Description
This ticket is a duplicate of the LU-8324, I created it to describe the specific need to prioritize HSM CANCEL over the rest of HSM actions.
The coordinator process actions in fifo style (except for RESTORE). So canceling an action requires that it is sent before the CANCEL request to the copytool. If the action and the CANCEL are on the waiting list, we could directly discard this action before sending it.
Moreover, if the action is running on a copytool, we could send the cancel first. This quickly release resources on the copytool.
Example (for RESTORE action):
When a user requests to restore a lot of files by error, this fills the HSM's llog waiting list and the coordinator.
Then if we want to cancel the RESTORE requests, in most cases, the CANCEL requests will be processed after the RESTORE.

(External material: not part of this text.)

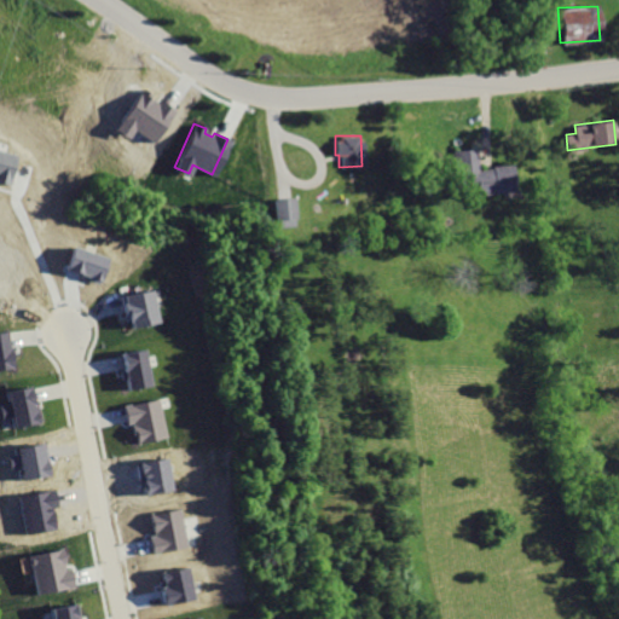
[(0,180),(10,184),(17,152),(0,148),(0,180)]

The copytool have to send the RESTORE and then the CANCEL. Moreover RESTORE actions are prioritized (see LU-8324), so CANCEL requests are less likely to be sent.
As workaround, we use the command below manually to cancel all actions in the llog list:
lctl set_param mdt.$FSNAME-MDT0000.hsm_control=purge
The main purposes of this "improvement":
- if the action has not been processed yet, the coordinator should process the cancel and remove the action directly in the llog list without sending it to the copytool.
- if the action has been already processed, the coordinator should send the cancel request in priority to the copytool.